How iRhythm sought to outdo the old-school Holter monitor

iRhythm is changing the game in a heart rhythm monitoring space that has been dominated […]

iRhythm is changing the game in a heart rhythm monitoring space that has been dominated for years by the Holter Monitor. Here’s how.

About 14 years ago, when Mark Day was interviewing at iRhythm, he could see the unmet needs that a project out of Stanford’s Biodesign program addressed.

While that was a start, there was still a way to go for what would become a massive disruptor in electrocardiograph monitoring and AFib detection.

“While the design and idea was very compelling — and even 14 years later we’re doing very much what that idea was and have brought it to life and are changing the standard of care as a result — the reality was that it was a hockey puck that never would have adhered very long to the chest. It was very much a concept,” Day, who is now iRhythm’s EVP of R&D, told Medical Design & Outsourcing. “Our challenge as medical device professionals was to figure out how to take this concept that was a great idea but was not obviously directly useful and have it iterated into something that could be impactful.”

By 2010, the company launched the first generation of its Zio platform for cardiac monitoring. While Day said it was effective, it remained that it was “very much” a first-generation offering with plenty of room to grow. These days, iRhythm is challenging the traditional Holder monitor with its next-gen Zio XT with a new and improved design of its flagship wearable Zio monitor and updated artificial intelligence (AI) capabilities. FDA cleared the changes in May. 

The idea behind the Zio XT is increased adherence and better patient comfort. The patient shouldn’t even know they’re wearing the miniaturized device, including during events like exercise, showering and sleeping, according to Day. On top of the size and weight — approximately 50% lighter than the previous iteration — the device includes a breathable, waterproof outer layer and a “stay-put” adhesive with a flexible design for secure attachment on the left side of the chest.

A traditional Holter monitor can stay on a person for up to seven days, but it requires battery changing, electrode and wire removal and more. Day thinks the Zio XT offers something much more comfortable.

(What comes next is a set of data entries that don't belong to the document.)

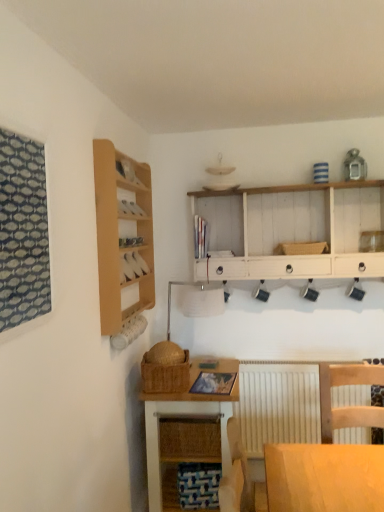
Question: From the image's perspective, is white painted wood shelf at upper center positioned above or below patterned fabric window at left?

Choices:
 (A) above
 (B) below

Answer: (A)

Question: Would you say white painted wood shelf at upper center is to the left or to the right of patterned fabric window at left in the picture?

Choices:
 (A) right
 (B) left

Answer: (A)

Question: Which of these objects is positioned closest to the white painted wood shelf at upper center?

Choices:
 (A) light wood shelf at left
 (B) woven brown basket at lower center, marked as the 2th basket in a right-to-left arrangement
 (C) woven wood desk at lower center
 (D) patterned fabric window at left
 (E) wooden chair at lower right

Answer: (A)

Question: Which object is positioned farthest from the woven brown basket at lower center, which is the 1th basket from left to right?

Choices:
 (A) patterned fabric window at left
 (B) white matte radiator at lower center
 (C) woven straw basket at center, which is the 1th basket in back-to-front order
 (D) woven wood desk at lower center
 (E) wooden chair at lower right

Answer: (A)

“We’ve created a very patient-compliant form factor that can be worn continuously, and that’s the goal,” Day said. “The patient doesn’t need to interact with the device over the 14 days. They don’t need to recharge it, change batteries or otherwise. That is what the result of patient compliance is. For Holter monitors, it’s very much more a burden on the patient.”

Zio XT yields 98% analyzable data over the two-week wear time, which Day says works out to approximately 1.5 million heartbeats for most patients. The next step — although it “doesn’t sound very digital health,” according to Day — is to mail the device back to iRhythm, where the company will analyze the data.

The recording amounts to about half of one gigabyte of data. The burden of transferring that data is not something the company wants to put on its customers, with a median age of 65 in the patient demographic. Day said the simplest thing, which demonstrates a “remarkably high” compliance, is putting the device in the mailbox.

Holter monitors are delivered back to providers and cleaned before being passed on to the next patient. In contrast, the Zio XT’s patient-facing components are discarded, and the printed circuit board is reused.

“Because [Holter monitors] are like capital assets that get lost, broken and are fairly expensive to replace — and we’ve done clinical studies on this — we’ve seen backlogs of up to months for patients waiting to get on what is essentially an asset,” Day said. “What we’ve created is more of a single-use diagnostic service where we stock the Zio XT product in the account more as a consignment type of model, and they just use it as they need it. That’s resulted in a pretty tremendous improvement in terms of the acknowledgment of the prescription or otherwise to the actual delivery of the report.”

Day said the Holter monitor does hold the advantage over Zio XT in that it offers wider wire placement with more vectors to help with monitoring. However, the iRhythm executive likened the head-to-head between the platforms to a football game in which you can opt for three camera views for one quarter (Holter) or one camera for the entire game (Zio XT).

The company sees that, even in patients whose frequent symptoms might find a Holter more valuable in providing diagnostics, the two-week wear time gives a “much more diagnostically capable view” of what’s going on with a patient’s heart rhythm. Day said that Zio often doesn’t just find one arrhythmia causing the symptom but multiple arrhythmias interacting with that symptom, leading to different treatments.

“From the time it’s activated, either in the clinic or the home environment, [Zio] simply just records ECG,” Day said. “The Zio XT does not analyze in real-time; it just focuses on making sure we create a diagnostically complete and accurate recording of what happens over the patient’s electrophysiology experience over two weeks. In that, we’ve created a diagnostic service that really meets this unmet need.”